É mais provável que fiquemos com a pior parte, a desorganização dos mercados e o desânimo dos produtores que passam a sofrer a concorrência. Infelizmente, os problemas mais estruturais ficam para depois. O custo do crédito continua nas alturas, a infraestrutura continua débil, privando as cadeias produtivas de condições mínimas de logística. Em síntese, a redução de tarifas no Brasil parece ser mais uma sinalização de que “estamos fazendo alguma coisa” do que uma política efetiva.

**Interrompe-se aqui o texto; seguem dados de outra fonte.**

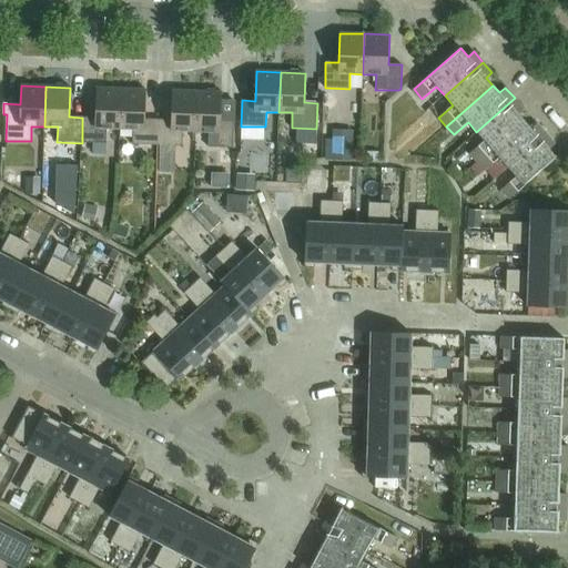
[(120,129),(121,89),(97,89),(95,118),(82,118),(82,143),(107,144),(107,129),(120,129)]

O outro campo de análise desta nova vedete, a tarifa, é o Carnaval de Donald Trump, que mais parece intencionar se elevar à condição de imperador do mundo do que assumir as responsabilidades de presidente dos Estados Unidos na sustentabilidade da economia internacional.

É legítimo para todos, menos para os EUA, usar as tarifas como instrumento de política econômica, tanto para proteger a produção interna da competição predadora quanto para estabelecer uma pressão no mercado interno contra grupos com excessivo poder de mercado. Afinal, os EUA são a economia dominante ou uma republiqueta?

Há décadas a Organização Mundial do Comércio e as instituições que a precederam, buscam regular os procedimentos de concorrência desleal e construir condições para a sustentabilidade nas relações comerciais. E note-se que os EUA sempre tiveram uma posição de liderança, e até controle, deste processo.

Não é legítimo usar tarifas como forma de pressão política. O que Trump está fazendo com o Canadá e o México no caso das drogas só destrói as economias. Ameaçar o Brasil e a União Europeia só colabora para o empobrecimento do mundo. Tripudiar a China pode levar a uma disputa sem fim e ao estilhaçamento da economia mundial.

Há uma esperança, que é a realidade. Trump está indo contra o que a história criou. Cada uma das estruturas econômicas está inserida em cadeias produtivas que transcendem o país e têm articulação com diversos polos regionais. A oposição dos agricultores americanos às medidas de Trump espelha bem isto. Nas vendas, a perspectiva é perder o mercado chinês por sua reação na forma de aumento de tarifas contra importações provenientes dos EUA. Nos insumos, o encarecimento das compras junto aos tradicionais parceiros da América do Norte.

Só que é mais do que isso, a grande corporação americana espalhou-se pelo mundo, criando cadeias globais de valor das quais diversas especializações nacionais participam. Mexer nesse quebra cabeça com a ótica de caráter eminentemente nacional da tarifa é desconhecer o mundo que emergiu do pós-guerra. Aliás, um mundo moldado pelos EUA e por suas empresas.

As idas e vindas na adoção das tarifas retaliatórias de Trump espelham esta dissociação entre a realidade econômica e a personalidade do presidente americano. As tarifas sobre aço e alumínio copiam a política do Brasil de 60 anos atrás, numa “substituição de importações” fora de contexto. Um líder e um país pensando pequeno e colocando o mundo em risco.